BEGIN Entries provided

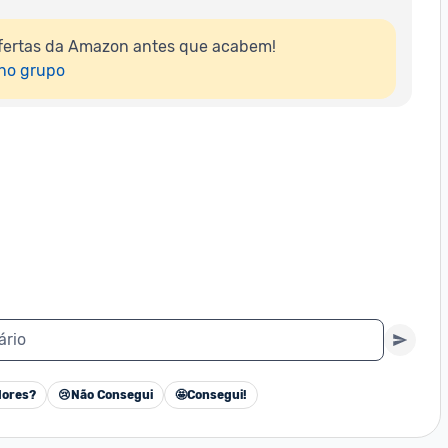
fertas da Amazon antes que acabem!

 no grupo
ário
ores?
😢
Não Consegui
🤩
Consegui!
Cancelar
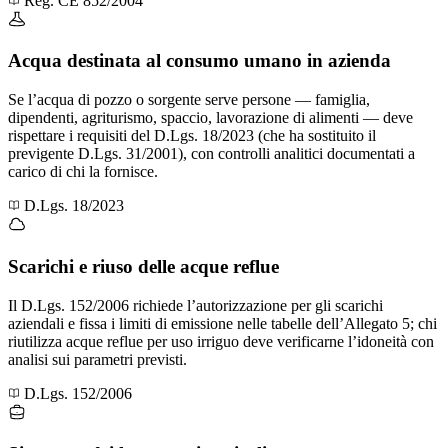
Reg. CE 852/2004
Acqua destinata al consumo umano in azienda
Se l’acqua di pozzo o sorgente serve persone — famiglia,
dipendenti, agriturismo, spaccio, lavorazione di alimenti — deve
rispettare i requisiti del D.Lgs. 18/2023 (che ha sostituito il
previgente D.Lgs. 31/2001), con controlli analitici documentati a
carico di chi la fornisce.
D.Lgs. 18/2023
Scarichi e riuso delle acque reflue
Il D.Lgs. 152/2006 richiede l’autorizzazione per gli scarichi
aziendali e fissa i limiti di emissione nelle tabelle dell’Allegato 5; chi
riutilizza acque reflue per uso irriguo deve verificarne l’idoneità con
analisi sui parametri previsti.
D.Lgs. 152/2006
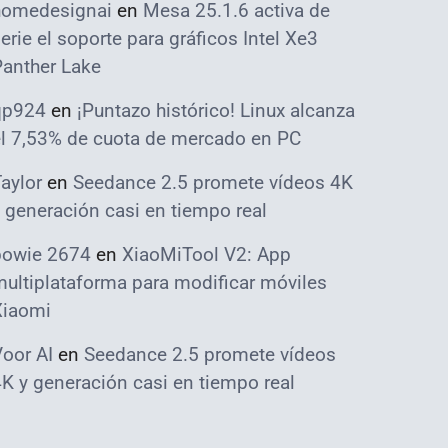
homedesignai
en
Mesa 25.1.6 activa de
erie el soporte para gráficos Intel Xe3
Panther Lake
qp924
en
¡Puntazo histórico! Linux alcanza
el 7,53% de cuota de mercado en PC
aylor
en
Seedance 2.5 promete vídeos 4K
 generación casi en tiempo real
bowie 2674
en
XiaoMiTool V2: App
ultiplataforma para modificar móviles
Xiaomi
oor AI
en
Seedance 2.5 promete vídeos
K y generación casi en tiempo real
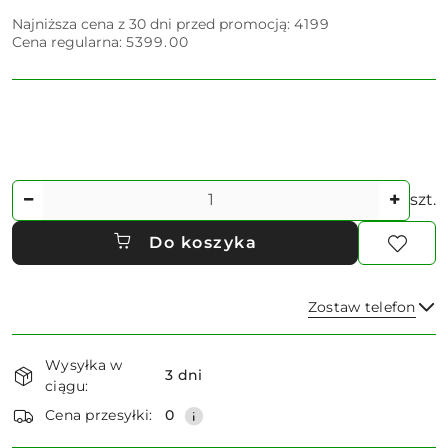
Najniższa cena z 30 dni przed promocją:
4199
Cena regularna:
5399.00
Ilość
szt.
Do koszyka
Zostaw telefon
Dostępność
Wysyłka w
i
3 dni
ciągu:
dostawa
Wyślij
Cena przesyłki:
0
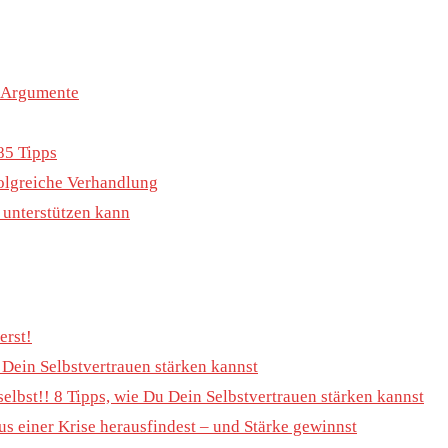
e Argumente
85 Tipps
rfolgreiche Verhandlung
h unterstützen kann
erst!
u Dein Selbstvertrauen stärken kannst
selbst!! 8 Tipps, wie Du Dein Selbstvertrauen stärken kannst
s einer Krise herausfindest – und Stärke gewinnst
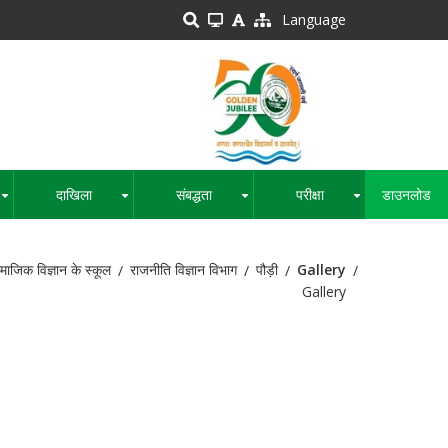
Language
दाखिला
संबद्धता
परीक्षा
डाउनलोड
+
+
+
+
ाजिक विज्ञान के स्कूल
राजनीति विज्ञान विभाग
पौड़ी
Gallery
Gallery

END Entries provided

* _Assigned task_: Wherever the word "acque" appears in the listing above, copy the whole line.

* _Solution_:
Scarichi e riuso delle acque reflue
riutilizza acque reflue per uso irriguo deve verificarne l’idoneità con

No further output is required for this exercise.